Ben Anderson, dalam “Language and Power: Exploring Political Cultures in Indonesia” (1990) berargumentasi bahwa dalam Sumpah Pemuda, Bahasa Indonesia digunakan sebagai salah satu pengikat terbentuknya konsep Bangsa Indonesia:

“... it was less nationalism that created a common language than that a common language helped create nationalism” (Anderson, 1990: 199).

Penggunaan Bahasa Indonesia sebagai alat yang membentuk dan memperkuat konsep kebangsaan mengalami tantangan belakangan ini dengan semakin pentingnya Bahasa Inggris sebagai bahasa universal di dunia yang terus meng-global, yang membawa kita kepada kekhawatiran kedua.

Belakangan ini, banyak sekolah-sekolah yang menggunakan Bahasa Inggris sebagai bahasa pengantar utama dalam proses belajar-mengajar. Bahkan yang lebih mengkhawatirkan lagi, adanya persepsi yang, dan upaya untuk membentuk persepsi masyarakat agar, menganggap Bahasa Inggris sedemikian pentingnya sehingga dari negara mana asal si pengajar berasal menjadi lebih penting dari latar belakang pendidikan dan wawasan pengalaman si pengajar.

Tidak sedikit sekolah yang mengemukakan ke-ekspatriat-an seorang guru sebagai salah satu (atau mungkin satu-satunya?) keunggulan sebuah sekolah. Pembicaraan dengan seorang rekan yang juga seorang ibu beberapa waktu yang lalu mencerminkan kegelisahannya yang melihat bahwa anaknya yang bersekolah di sekolah berbahasa pengantar Inggris mulai merasa keberatan menggunakan Bahasa Indonesia dalam berkomunikasi karena si anak beranggapan bahwa Bahasa Indonesia adalah bahasa yang lebih rendah dibandingkan Bahasa Inggris.

Cuplikan iklan radio Telkomsel di atas mencerminkan sebuah pandangan yang menganggap bahwa pendidikan di luar negeri (apalagi di Australia, salah satu negara Barat) pasti lebih baik dibandingkan pendidikan di Indonesia, terlepas dari subyek ilmu pengetahuan dan faktor-faktor penimbang lainnya. Namun mudah-mudahan reaksi Anda pada saat mendengar atau membaca cuplikan iklan radio tersebut adalah timbulnya pertanyaan: Belajar Bahasa Indonesia kok ke Australia?

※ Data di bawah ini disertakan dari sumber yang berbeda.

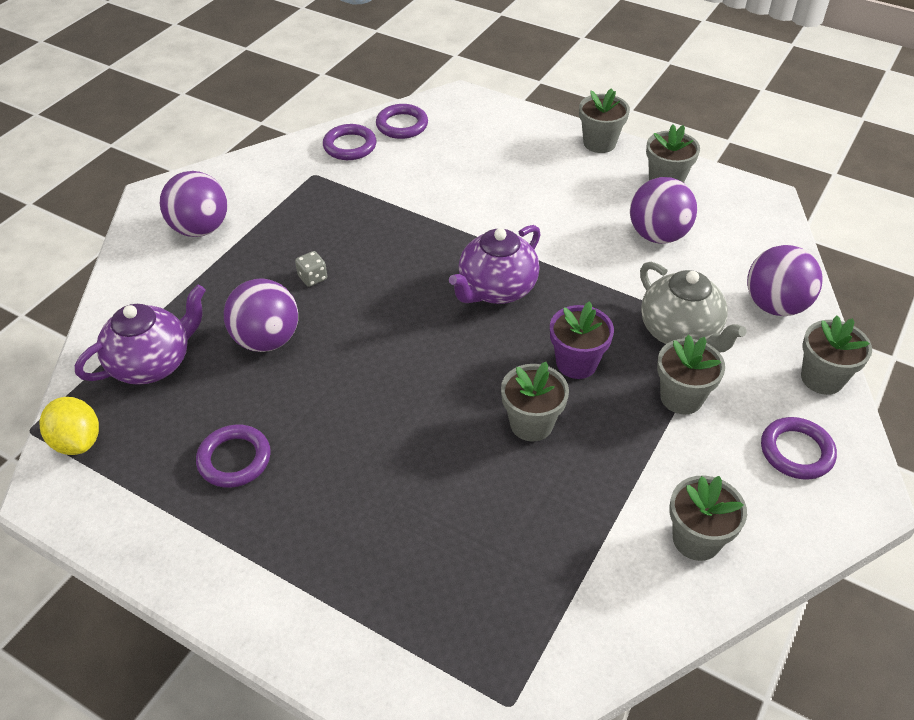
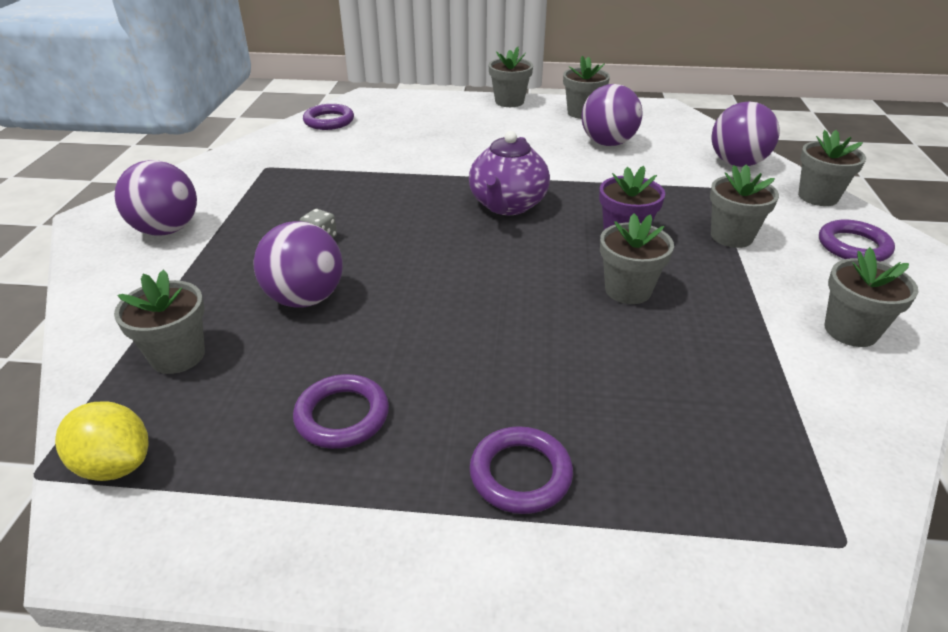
camera: 25 degrees left, 10 degrees down
(153, 363) = (178, 356): purple teapot -> grey flower pot
(350, 146) = (289, 142): purple ring -> purple ring (520, 474)
(680, 332) = (686, 196): grey teapot -> none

Apakah kedua kekhawatiran ini mencerminkan sebuah kekhawatiran yang lebih besar, bahwa Bangsa Indonesia adalah bangsa yang rendah diri dimana masyarakatnya tidak memiliki kebanggaan terhadap identitas bangsanya? Mungkin saja, walaupun saya berharap kekhawatiran ini tidak cukup memiliki dasar yang kuat. Bagaimana menurut Anda?